Venezuela : Trump reçoit l’opposante Machado, qui lui remet la médaille de son prix Nobel de la paix

Donald Trump s’est réjoui, jeudi 15 janvier, du « geste magnifique » posé par l’opposante vénézuélienne Maria Corina Machado, qui lui a remis la médaille de son prix Nobel de la paix lors d’une rencontre à la Maison Blanche. Un acte hautement symbolique, salué publiquement par le président américain, qui convoite ouvertement cette prestigieuse distinction.

« Maria m’a remis son prix Nobel de la paix pour le travail que j’ai accompli. Quel magnifique geste de respect mutuel. Merci Maria ! », a écrit Donald Trump sur sa plateforme Truth Social, peu après leur entretien.

Une médaille offerte, mais un titre qui ne se transmet pas

Plus tôt dans la journée, Maria Corina Machado avait confirmé avoir « offert » la médaille de son Nobel à Donald Trump, malgré le fait que ce dernier la maintienne à l’écart de sa stratégie politique pour le Venezuela. Ce geste a rapidement suscité des réactions, notamment du Nobel Peace Center, le musée situé à Oslo, qui a rappelé sur X que si les lauréats peuvent disposer librement de leur médaille, « une médaille peut changer de mains, mais pas le titre d’un lauréat ».

Une rencontre discrète à la Maison Blanche

La rencontre entre Donald Trump et Maria Corina Machado s’est tenue à huis clos, sans accès pour la presse, et a été présentée par l’administration américaine comme une simple rencontre de courtoisie. L’opposante vénézuélienne est arrivée peu après midi (heure locale) et a quitté la Maison Blanche aux environs de 14h30.
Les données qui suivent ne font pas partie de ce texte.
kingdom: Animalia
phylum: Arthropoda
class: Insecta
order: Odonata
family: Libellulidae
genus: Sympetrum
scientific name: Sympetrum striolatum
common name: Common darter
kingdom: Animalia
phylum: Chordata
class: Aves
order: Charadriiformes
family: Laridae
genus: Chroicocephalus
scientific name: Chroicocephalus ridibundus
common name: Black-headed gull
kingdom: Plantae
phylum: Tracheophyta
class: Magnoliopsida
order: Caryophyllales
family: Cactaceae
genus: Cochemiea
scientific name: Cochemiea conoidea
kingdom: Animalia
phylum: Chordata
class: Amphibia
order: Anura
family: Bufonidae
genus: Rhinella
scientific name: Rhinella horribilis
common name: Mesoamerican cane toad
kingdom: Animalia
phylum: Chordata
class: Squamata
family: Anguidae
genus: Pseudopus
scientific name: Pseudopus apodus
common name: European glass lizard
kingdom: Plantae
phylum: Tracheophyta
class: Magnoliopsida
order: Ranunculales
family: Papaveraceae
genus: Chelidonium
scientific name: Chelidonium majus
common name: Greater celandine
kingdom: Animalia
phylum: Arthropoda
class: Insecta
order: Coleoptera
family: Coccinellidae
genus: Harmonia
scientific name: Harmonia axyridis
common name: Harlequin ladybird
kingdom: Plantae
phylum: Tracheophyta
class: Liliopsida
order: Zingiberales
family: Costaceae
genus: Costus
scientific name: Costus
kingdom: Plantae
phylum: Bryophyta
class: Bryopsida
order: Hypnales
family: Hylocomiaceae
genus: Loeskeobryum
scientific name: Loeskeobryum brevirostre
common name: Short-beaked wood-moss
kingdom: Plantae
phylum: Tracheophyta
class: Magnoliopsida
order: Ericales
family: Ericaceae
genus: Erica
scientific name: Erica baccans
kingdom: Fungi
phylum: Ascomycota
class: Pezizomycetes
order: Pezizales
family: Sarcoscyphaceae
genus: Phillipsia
Cette réunion intervient dans un contexte politique explosif, marqué par la capture de Nicolas Maduro, désormais détenu aux États-Unis. Peu après cet événement, Donald Trump avait pourtant estimé que Maria Corina Machado, qui avait quitté clandestinement le Venezuela en décembre pour recevoir le Nobel, n’était « pas qualifiée » pour diriger le pays.

« Il faut la démocratie au Venezuela »

À l’issue de la rencontre, Maria Corina Machado a déclaré avoir assuré au président américain que « les Vénézuéliens veulent vivre libres, dignement, dans la justice ». « Pour cela, il faut la démocratie », a-t-elle insisté, appelant à un retour rapide à un processus démocratique dans son pays.

Pour l’heure, Donald Trump écarte l’organisation d’élections au Venezuela et privilégie une gouvernance sous tutelle américaine, les décisions étant « dictées » à l’équipe dirigeante restée en place à Caracas après la chute de Maduro.

La porte-parole de la Maison Blanche, Karoline Leavitt, a toutefois salué Maria Corina Machado, la qualifiant de « voix remarquable et courageuse pour de nombreux Vénézuéliens ».

Washington mise sur Delcy Rodriguez et le pétrole

Parallèlement, Donald Trump a révélé avoir eu mercredi une « longue conversation » avec Delcy Rodriguez, présidente par intérim du Venezuela et ancienne vice-présidente de Nicolas Maduro. Le président américain n’a pas tari d’éloges à son égard, la décrivant comme une « personne formidable ».

Delcy Rodriguez a annoncé jeudi une réforme partielle de la loi sur le pétrole, secteur stratégique que Washington entend désormais contrôler étroitement, tant au niveau de l’extraction que de la commercialisation.

Les forces américaines ont également saisi, dans les Caraïbes, un sixième pétrolier russe sous sanctions en quelques semaines. Dans le même temps, les États-Unis ont finalisé une vente de pétrole vénézuélien de 500 millions de dollars, la première depuis leur reprise en main du secteur.

Un potentiel pétrolier immense, mais fragile

Le Venezuela possède les plus grandes réserves de pétrole au monde, estimées à 303 221 millions de barils selon l’Opep, devant l’Arabie saoudite et l’Iran. Cependant, des années de mauvaise gestion et de corruption ont fait chuter la production de plus de 3 millions de barils par jour à seulement 350 000 barils en 2020.

Des efforts ont été engagés pour redresser le secteur, avec une production estimée à 930 000 barils par jour en 2025, et environ 1,2 million actuellement selon les autorités. Pour atteindre ses objectifs, Donald Trump devra toutefois convaincre les multinationales pétrolières, encore prudentes, d’investir massivement dans des infrastructures vétustes.